> **Exercise**
Would you retype the whole listing verbatim, keeping pictures out of it?

> **Data**

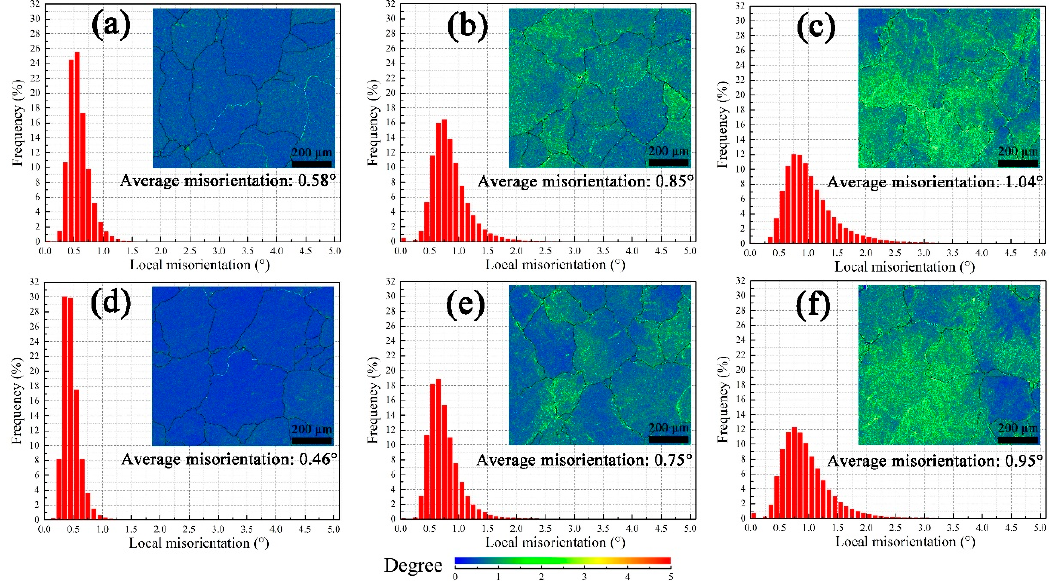
Figure 4. KAM maps before creep, pre-treatment: ( a ) 3#, ( b ) 6#, ( c ) 9#, ( d ) 3A#, ( e ) 6A#, ( f ) 9A#. After the 12 h compressive creep test, the average local misorientation of all samples increases, as illustrated in Figure 5. Thus, the dynamic recovery and recrystallization have not consumed the dislocations induced by creep. Compared between Figures 4 and 5, on the one hand, the amplitudes are 0.41°, 0.26°, and 0.22° for samples 3#, 6#, and 9#, respectively. On the other hand, the amplitude is slightly smaller for samples 3A#, 6A#, and 9A# (0.40°, 0.27°, and 0.02°, respectively).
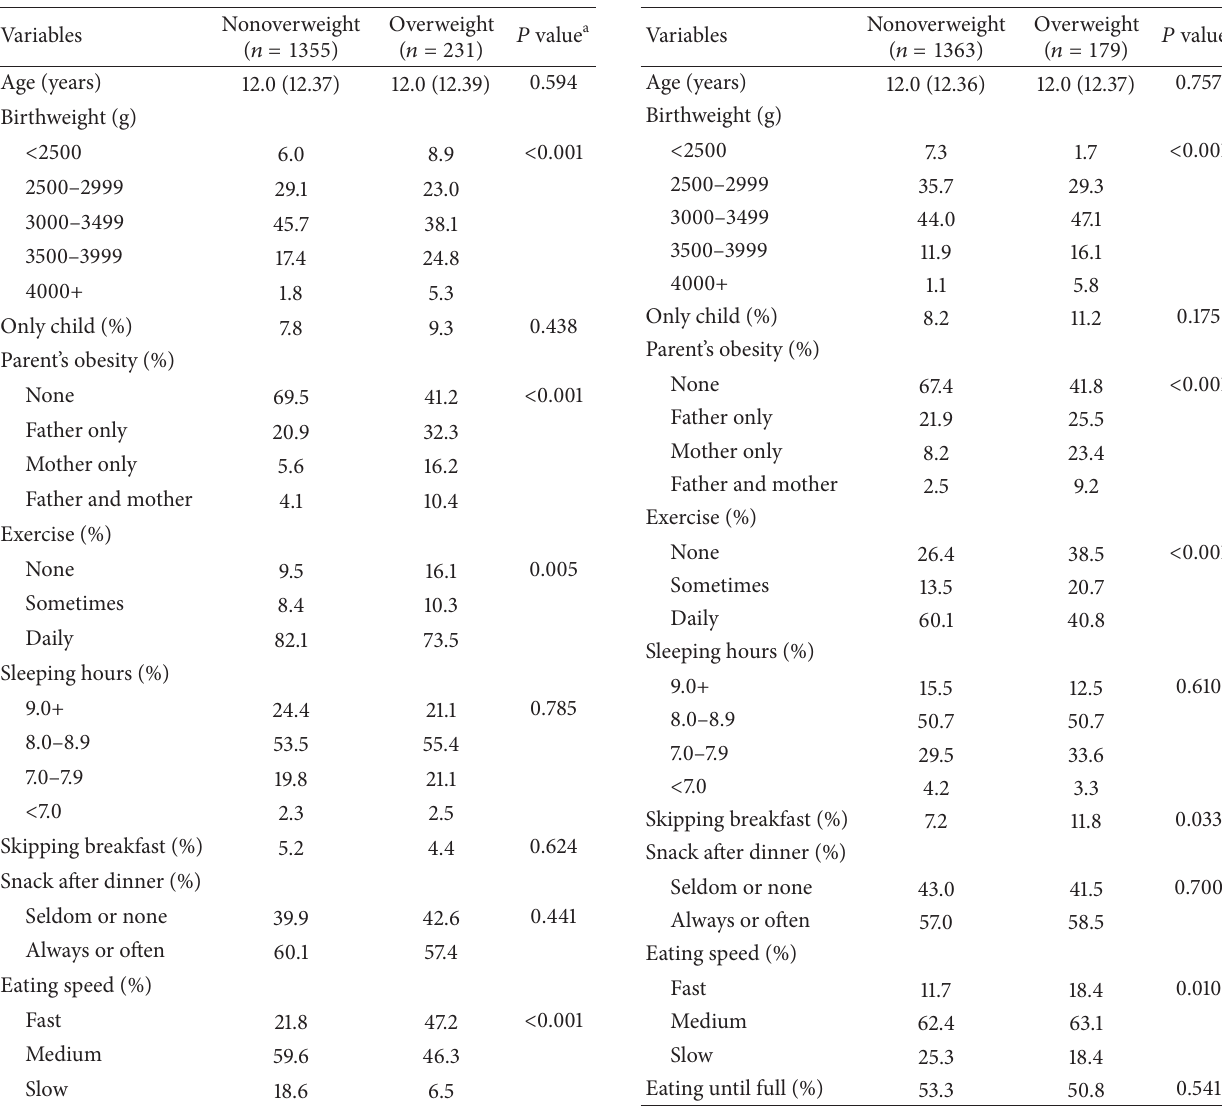
Table 1: Characteristics of the nonoverweight and the overweight boys among study participants.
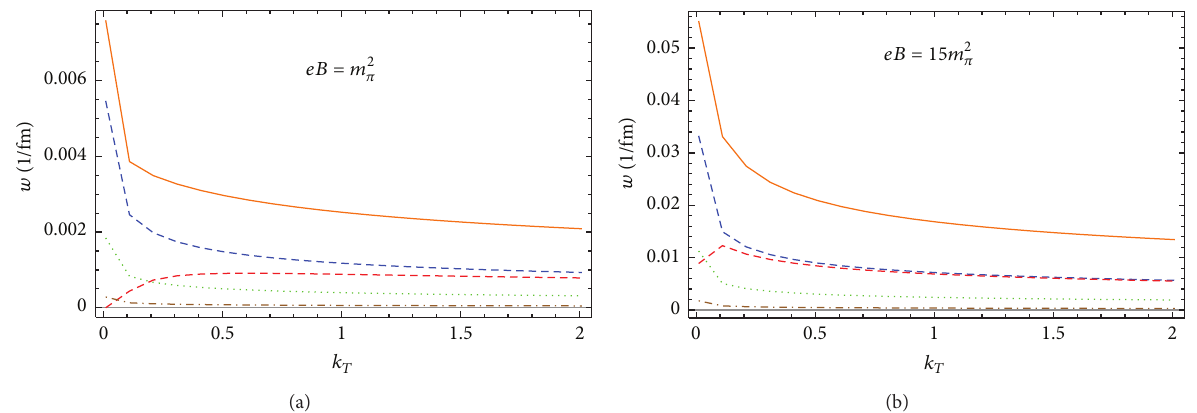
Figure 9: Decay rate of photons moving in reaction plane in magnetic field as a function of transverse momentum 𝑘 𝑇 : (a) at RHIC, (b) at LHC. Broken lines from bottom to top give contributions of 𝛾 → 𝑑𝑑, 𝛾 → 𝑢𝑢, 𝛾 → 𝜇 + 𝜇 − , and 𝛾 → 𝑒 + 𝑒 − channels. Upper solid line is the total rate.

> **Written response**
Figure 4. KAM maps before creep, pre-treatment: ( a ) 3#, ( b ) 6#, ( c ) 9#, ( d ) 3A#, ( e ) 6A#, ( f ) 9A#. After the 12 h compressive creep test, the average local misorientation of all samples increases, as illustrated in Figure 5. Thus, the dynamic recovery and recrystallization have not consumed the dislocations induced by creep. Compared between Figures 4 and 5, on the one hand, the amplitudes are 0.41°, 0.26°, and 0.22° for samples 3#, 6#, and 9#, respectively. On the other hand, the amplitude is slightly smaller for samples 3A#, 6A#, and 9A# (0.40°, 0.27°, and 0.02°, respectively).
Table 1: Characteristics of the nonoverweight and the overweight boys among study participants.
Figure 9: Decay rate of photons moving in reaction plane in magnetic field as a function of transverse momentum 𝑘 𝑇 : (a) at RHIC, (b) at LHC. Broken lines from bottom to top give contributions of 𝛾 → 𝑑𝑑, 𝛾 → 𝑢𝑢, 𝛾 → 𝜇 + 𝜇 − , and 𝛾 → 𝑒 + 𝑒 − channels. Upper solid line is the total rate.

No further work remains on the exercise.